EXERCISE OBJECTIVE: Below are the records. Reproduce the line that contains "assign f5 = d2;" and every line after it to the end, exactly and alone.

Collected data
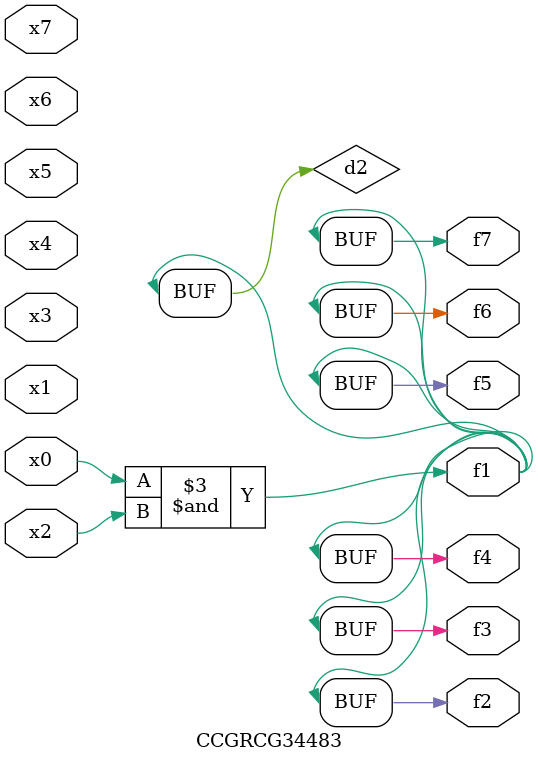
<source format=v>
module CCGRCG34483(
	input x0, x1, x2, x3, x4, x5, x6, x7,
	output f1, f2, f3, f4, f5, f6, f7
);

	wire d1, d2;

	nor (d1, x3, x6);
	and (d2, x0, x2);
	assign f1 = d2;
	assign f2 = d2;
	assign f3 = d2;
	assign f4 = d2;
	assign f5 = d2;
	assign f6 = d2;
	assign f7 = d2;
endmodule

</source>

RESPONSE TO THIS TASK:
	assign f5 = d2;
	assign f6 = d2;
	assign f7 = d2;
endmodule

</source>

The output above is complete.